Exercise prompt
Write out the lines of text from every entry below, word for word and in the same order. Leave the pictures out of your answer.

Dataset records
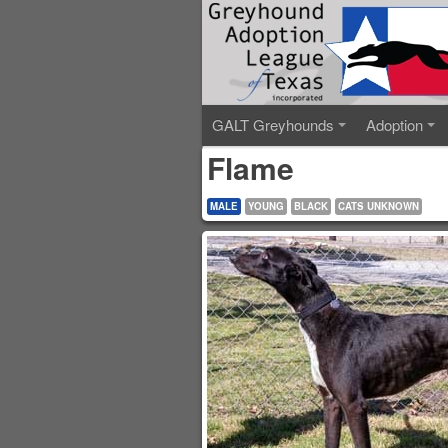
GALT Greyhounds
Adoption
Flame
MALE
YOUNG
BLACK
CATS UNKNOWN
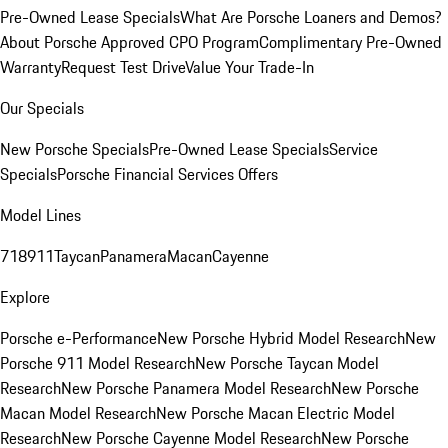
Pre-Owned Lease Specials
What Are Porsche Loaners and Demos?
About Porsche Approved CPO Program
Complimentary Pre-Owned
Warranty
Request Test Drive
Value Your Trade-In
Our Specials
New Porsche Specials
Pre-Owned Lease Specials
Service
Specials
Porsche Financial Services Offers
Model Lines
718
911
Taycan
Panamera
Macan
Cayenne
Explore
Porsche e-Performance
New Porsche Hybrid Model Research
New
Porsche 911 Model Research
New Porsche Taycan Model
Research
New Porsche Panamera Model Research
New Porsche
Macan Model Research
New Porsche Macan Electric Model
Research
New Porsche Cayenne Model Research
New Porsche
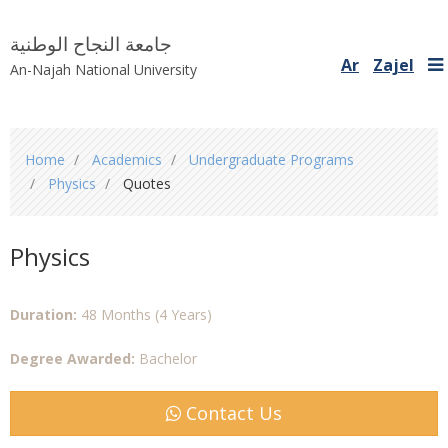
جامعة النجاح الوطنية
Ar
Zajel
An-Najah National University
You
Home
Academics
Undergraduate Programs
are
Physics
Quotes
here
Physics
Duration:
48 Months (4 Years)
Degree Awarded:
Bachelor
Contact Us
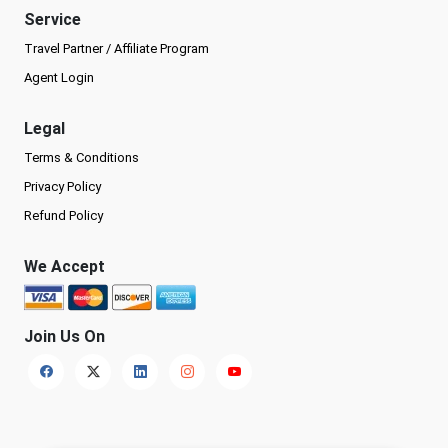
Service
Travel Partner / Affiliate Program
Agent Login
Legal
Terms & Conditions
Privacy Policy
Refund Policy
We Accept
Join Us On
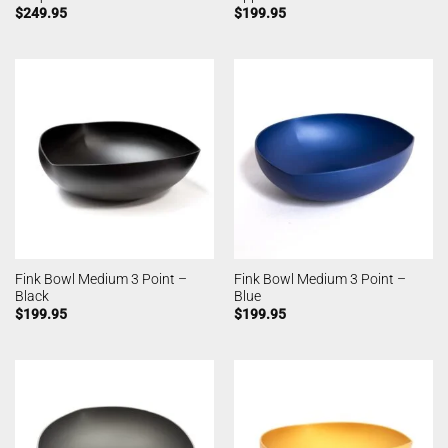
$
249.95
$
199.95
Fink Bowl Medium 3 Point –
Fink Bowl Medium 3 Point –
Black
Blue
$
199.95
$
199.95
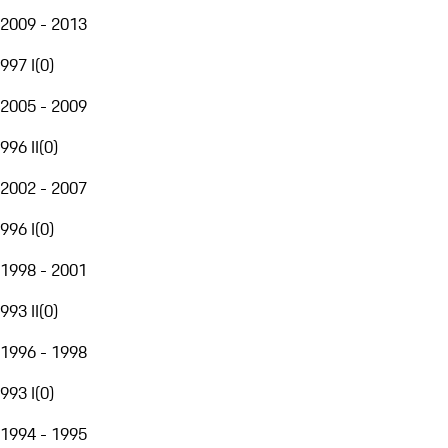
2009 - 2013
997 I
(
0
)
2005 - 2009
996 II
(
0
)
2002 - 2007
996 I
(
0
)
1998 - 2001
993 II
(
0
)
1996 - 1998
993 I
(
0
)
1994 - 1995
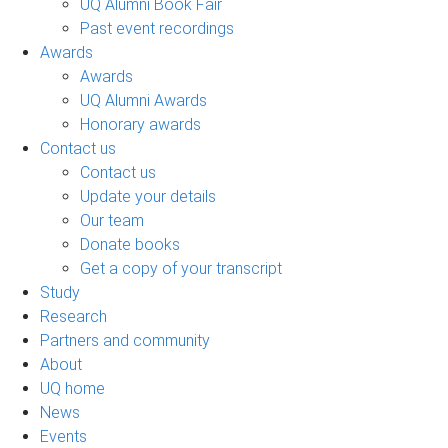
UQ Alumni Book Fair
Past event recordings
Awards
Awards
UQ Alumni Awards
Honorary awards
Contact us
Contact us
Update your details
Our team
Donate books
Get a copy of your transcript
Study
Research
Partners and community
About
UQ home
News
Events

Solution
GALT Greyhounds
Adoption
Flame
MALE
YOUNG
BLACK
CATS UNKNOWN
Pre-Owned Lease Specials
What Are Porsche Loaners and Demos?
About Porsche Approved CPO Program
Complimentary Pre-Owned
Warranty
Request Test Drive
Value Your Trade-In
Our Specials
New Porsche Specials
Pre-Owned Lease Specials
Service
Specials
Porsche Financial Services Offers
Model Lines
718
911
Taycan
Panamera
Macan
Cayenne
Explore
Porsche e-Performance
New Porsche Hybrid Model Research
New
Porsche 911 Model Research
New Porsche Taycan Model
Research
New Porsche Panamera Model Research
New Porsche
Macan Model Research
New Porsche Macan Electric Model
Research
New Porsche Cayenne Model Research
New Porsche
جامعة النجاح الوطنية
Ar
Zajel
An-Najah National University
You
Home
Academics
Undergraduate Programs
are
Physics
Quotes
here
Physics
Duration:
48 Months (4 Years)
Degree Awarded:
Bachelor
Contact Us
Service
Travel Partner / Affiliate Program
Agent Login
Legal
Terms & Conditions
Privacy Policy
Refund Policy
We Accept
Join Us On
$
249.95
$
199.95
Fink Bowl Medium 3 Point –
Fink Bowl Medium 3 Point –
Black
Blue
$
199.95
$
199.95
2009 - 2013
997 I
(
0
)
2005 - 2009
996 II
(
0
)
2002 - 2007
996 I
(
0
)
1998 - 2001
993 II
(
0
)
1996 - 1998
993 I
(
0
)
1994 - 1995
UQ Alumni Book Fair
Past event recordings
Awards
Awards
UQ Alumni Awards
Honorary awards
Contact us
Contact us
Update your details
Our team
Donate books
Get a copy of your transcript
Study
Research
Partners and community
About
UQ home
News
Events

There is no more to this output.